Gardner's search is similar to that of Dylan Thomas’s speaker in “In My Craft or Sullen Art” who struggles to painstakingly craft each line, producing sometimes little more than two or three words--that midnight poet of middle age, bereft of youth, and filled with memories of a younger, stronger and more adept body. This is how I see my first mentor. And when Stephen let me into his world, by passing me his thesis or printing for me his master poem list, I was hooked. How could I know I would come to love the twilight poet, regretting lost loves, and the temptations of his profession. In a similar vein I explored themes such as Stephen’s “To My Student who Wears God on a Chain,” in my own poem,  “To Tiffany Who Tried to Save my Soul in the Washateria.” Stephen's poem, “Video Remote and the One with the Heart of Gold” is an amazing portrait of a man, sitting up, watching television and clicking anxiously between two types of films, a horror/slasher movie and something along the lines of a late night adult film on Cinemax—which humorously creates an almost James Dickey-like union of sex and violence.

Gardner’s poems specifically play with visual media, and it was easy for me to fall in love with them. And for a young poet it was impossible not to emulate him. So, I followed in his footsteps, writing my own version of his television pastiche, called, “Between Channels,” and eventually after reading "2 a.m., incense, a quart of gin, my dog with a bone" writing my own homage poem, “Night Writing Without You.” Many of my earliest poems, and perhaps (If I may say, some of my best) were poems in the vein of Stephen Gardner's works. And through Stephen would probably have stopped me from writing like him. Stephen was, for me, a real poet, greater than any bread loaf or Iowa Poetry Prize winner, similar to the fugitives, and the beats, confessional at times, but also fanciful, stretching his range to create powerful surprises, and dark, delightful themes.

There are many times I have no words for Stephen's true gift to me, which is that he allowed me to steal from him—his themes and his visions. He was, what a true teacher should be, caring yet distant, and nurturing--without overreaching.

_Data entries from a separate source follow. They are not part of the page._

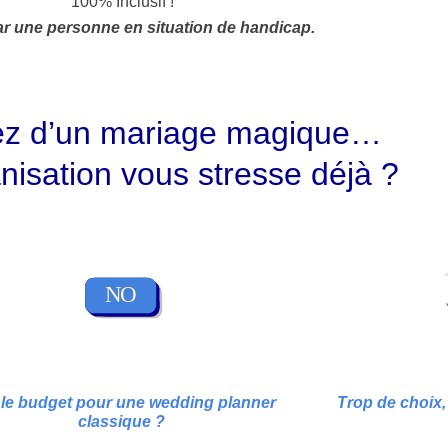
100% Inclusif !
r une personne en situation de handicap.
ez d’un mariage magique…
anisation vous stresse déjà ?
 le budget pour une wedding planner
Trop de choix,
classique ?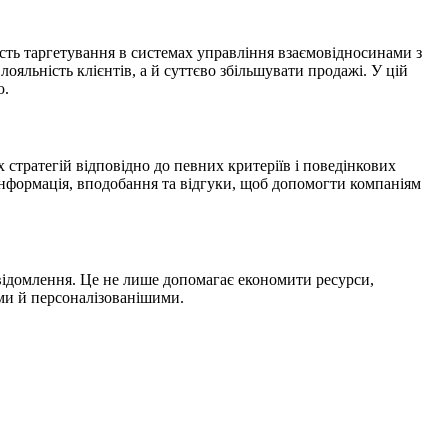
ість таргетування в системах управління взаємовідносинами з
льність клієнтів, а й суттєво збільшувати продажі. У цій
ю.
 стратегій відповідно до певних критеріїв і поведінкових
 інформація, вподобання та відгуки, щоб допомогти компаніям
відомлення. Це не лише допомагає економити ресурси,
ими й персоналізованішими.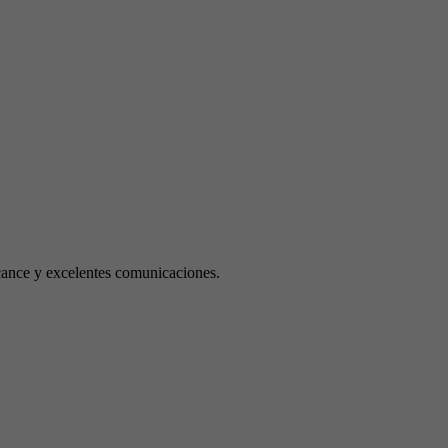
ance y excelentes comunicaciones.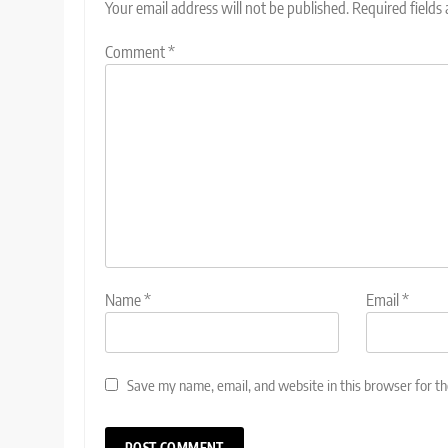
Your email address will not be published.
Required fields
Comment
*
Name
*
Email
*
Save my name, email, and website in this browser for t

His first gift to me was poetry, and from that, the roots of Southern poetry. Stephen's own voice was un-mistakably southern, and his concerns, uniquely Southern: love, lost love, the inner depths and degradations of men's souls, but he also wrote a series of fine poems in the voice of a woman, Eva, whose life journey mimicked his own from graduate school and home, along several cities of the Southern states until he became a distinguished chair at the University of South Carolina at Aiken. His poems tackled weighty matters of the soul: religion, obsession, sex and oblivion. Like any good poet he tackled the poem sequence, working in collaboration with Doctor Phebe Davidson, and these last works show a man come to terms with his life. His speaker, a traveling Bible salesman, writes letters home to his wife while he goes on a “spiritual” walkabout of the back roads landscape of the old South. These are the last poems I know of and they are uplifting and brave--they are transcendent to the limits of the human body and character that was Stephen Gardner. Even now, as I write the last of these words, this is how I want to remember him—the last shadows of doubt have left him, and open before all is a man who found love in what he does, not in what he never got to do. Like the speaker of a later poem, “Miles from Jannette,” inspired by Jannette Giles, another of his students, his speaker states “Rain on any roof is as good as love.” One can almost hear the statement, from him, “My students poems are as good as mine,” and that’s all that needs to be said.

The Speaker in these poems is the Stephen Gardner, victorious and triumphant, who sacrificed his own writing for his students, so they could succeed--who saw a future in his student’s forms and bodies of work that transcended his own failing body.